5 Treatment Options for Dysphagia
With over 50 muscles and nerves involved during the act of swallowing, problems sometimes occur that inhibit this process.1 This swallowing challenge, know as dysphagia, can be a very serious issue but, when properly diagnosed, is often treatable by a physician and/or Speech Language Pathologist (SLP).2
The type of treatment prescribed for dysphagia depends on whether the swallowing difficulty occurs in the mouth or throat (known as oropharyngeal or high dysphagia), or in the esophagus, the passageway that carries food from the mouth to the stomach (known as oesophageal or low dysphagia).3
Here are a few treatment options for dysphagia which have proven effective for some patients.4
- When dysphagia is caused by gastroesophageal reflux disease (GERD), it can usually be successfully treated with medications prescribed by your physician.5
- When dysphagia is caused by a motility disorder (when the esophageal muscle is squeezing, resulting in swallowing issues), the condition may be treated by: stretching narrowed passages with dilation; inserting a plastic or metal stent; and/or injecting Botox (onabotulinumtoxin) into the lower section of the esophagus.6
- When dysphagia is caused specifically by a neurological disorder such as Parkinson’s disease or Alzheimer’s disease, many patients effectively cope with dysphagia challenges by practicing swallowing exercises and techniques prescribed by their health care professional.7
- When dysphagia symptoms do not respond to medications and/or physical therapies, surgery may be required. Minimally invasive procedures include: Laparoscopic Nissen fundoplication to tighten the lower esophageal sphincter to help prevent acid reflux in the esophagus; Laparoscopic Heller myotomy, a procedure in which an incision is made into a muscle in the lower end of the esophagus to help food be released into the stomach; and Laryngeal suspension surgery, in which the voice box is lifted and suspended to improve swallowing capabilities.8
- When dysphagia patients do not respond to or are not a candidate for any of the treatments or therapies listed above, the insertion of feeding tube may be required to ensure the patient receives adequate nutrition.9
Knowledge is the best remedy for treating dysphagia. If you are challenged by this swallowing disorder, be sure to consult with your health care professional(s) for treatment options based on your specific needs.10
- McQuaid KR. Gastrointestinal disorders. In: McPhee SJ, et al., eds. Current Medical Diagnosis & Treatment 2011. New York, N.Y.: The McGraw-Hill Medical Companies; 2011. http://www.accessmedicine.com/content.aspx?aID=6395. Accessed Sept. 8, 2011.
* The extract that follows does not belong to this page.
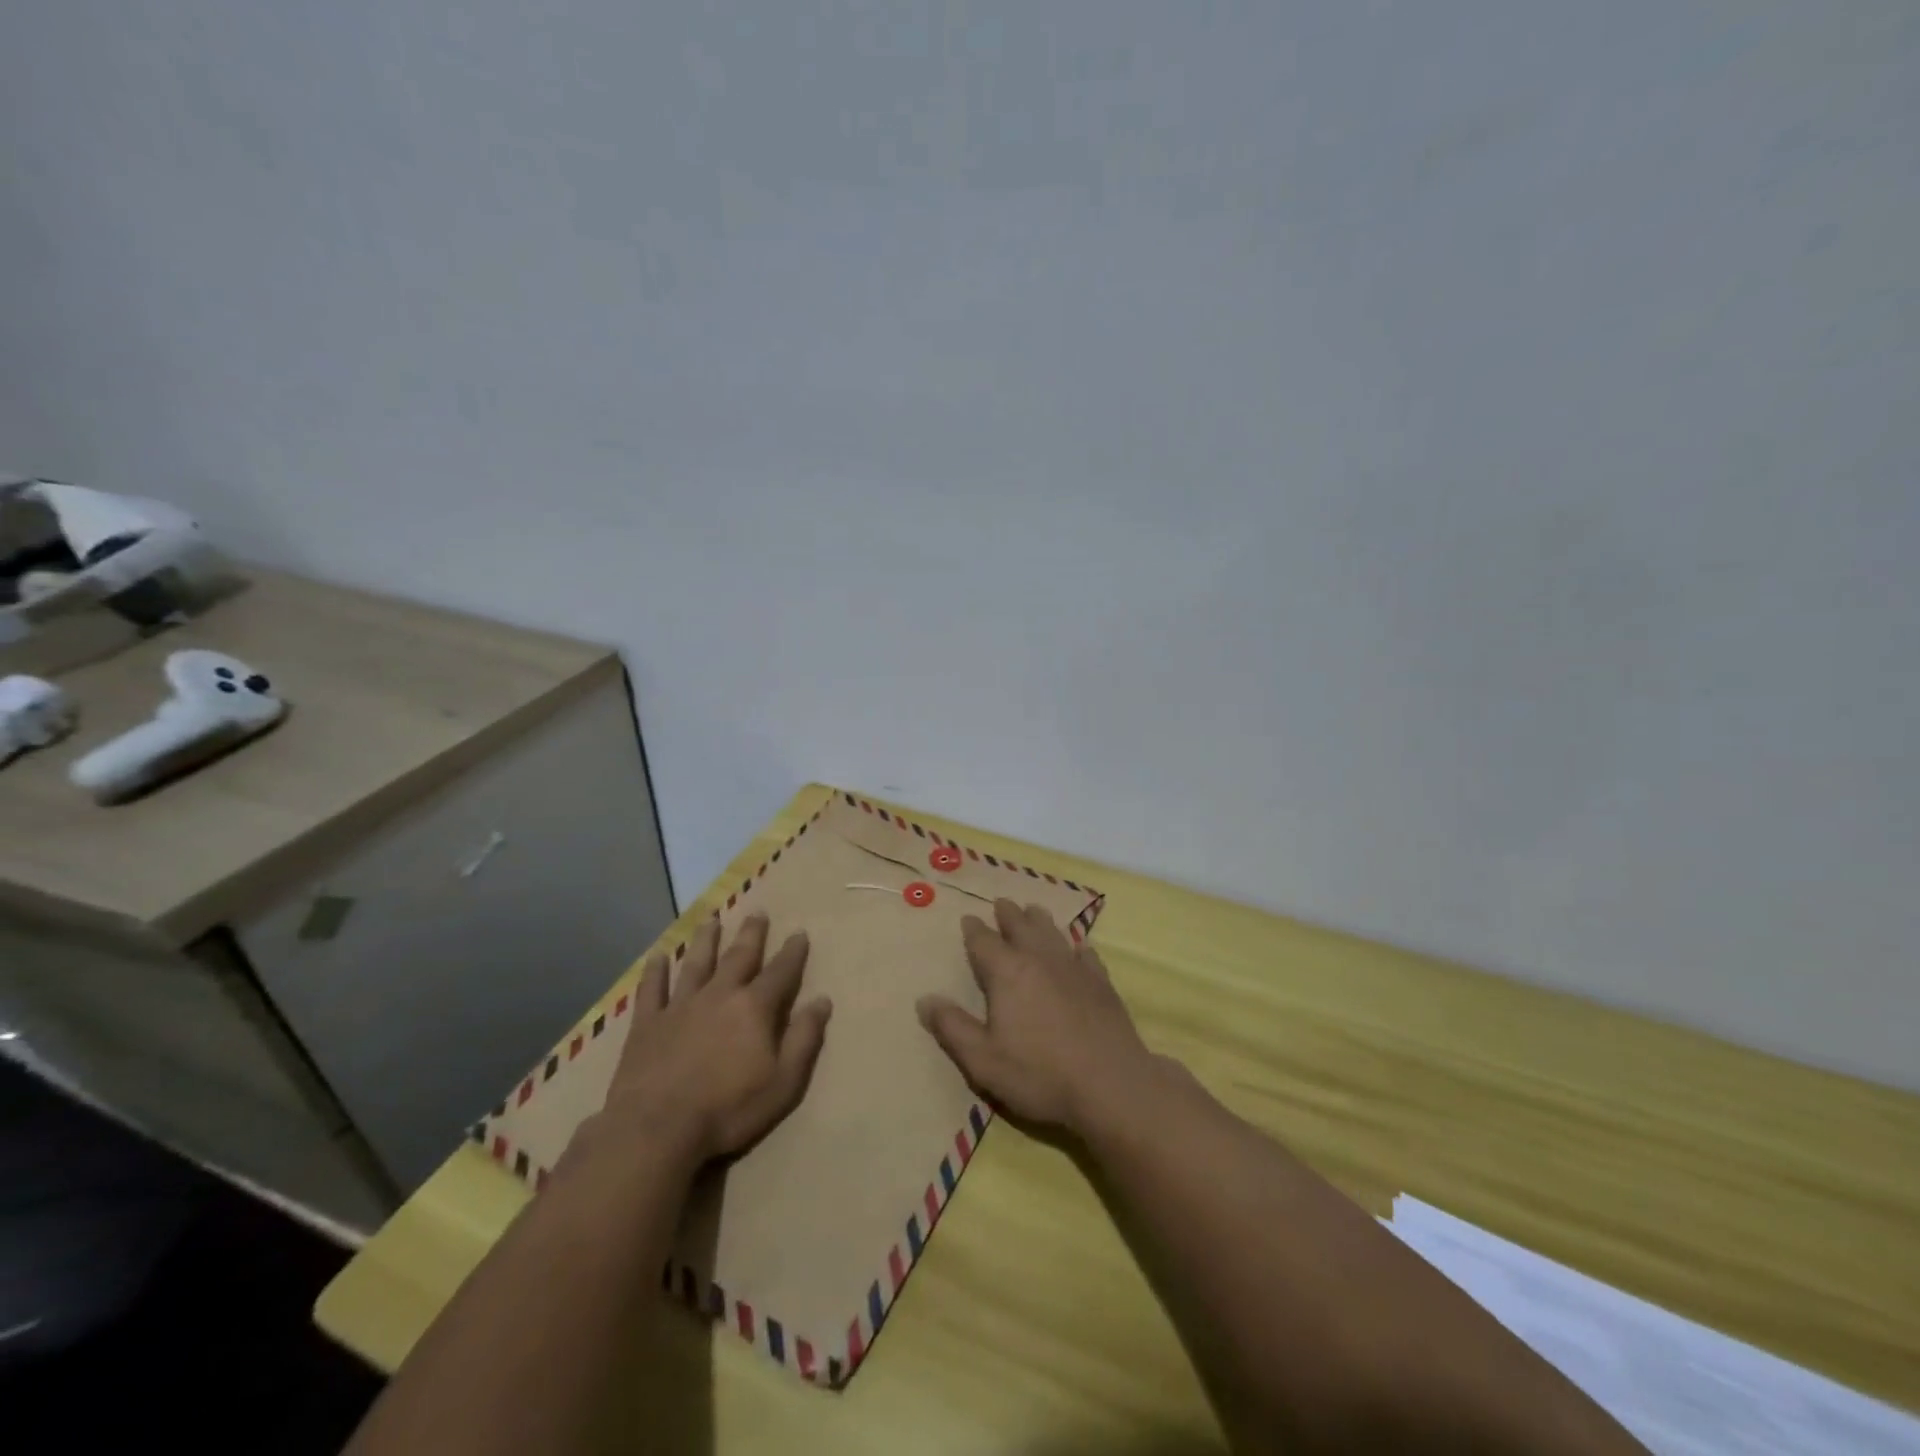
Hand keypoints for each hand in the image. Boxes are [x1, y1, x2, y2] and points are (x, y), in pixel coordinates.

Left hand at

- Mendelson MH. Esophageal emergencies, gastroesophageal reflux disease, and swallowed foreign bodies. In: Tintinall JE, et al., eds. Tintinalli’s Emergency Medicine: A Comprehensive Study Guide. 7th ed. New York, N.Y.: The McGraw-Hill Medical Companies; 2011. http://www.accessmedicine.com/content.aspx?aID=6360571. Accessed Sept. 8, 2011.
- Garcia JM. Managing dysphagia through diet modifications. American Journal of Nursing. 2010;110:26.
- Swallowing trouble. American Academy of Otolaryngology — Head and Neck Surgery. http://www.entnet.org/HealthInformation/swallowingTrouble.cfm. Accessed Sept. 2, 2011.
- Dysphagia. National Institute on Deafness and Other Communication Disorders. http://www.nidcd.nih.gov/health/voice/dysph.asp. Accessed Sept. 2, 2011.
- Roman S, Lin Z, Kwiatek MA, Pandolfino JE, Kahrilas PJ. Weak peristalsis in esophageal pressure topography: classification and association with dysphagia. Am J Gastroenterol 2011; 106: 349–56.
- Morgan AT, Dodrill P, Ward EC. Interventions for oropharyngeal dysphagia in children with neurological impairment. Cochrane Database Syst Rev. 2012 Oct 17;10:CD009456. doi: 10.1002/14651858.CD009456.pub2.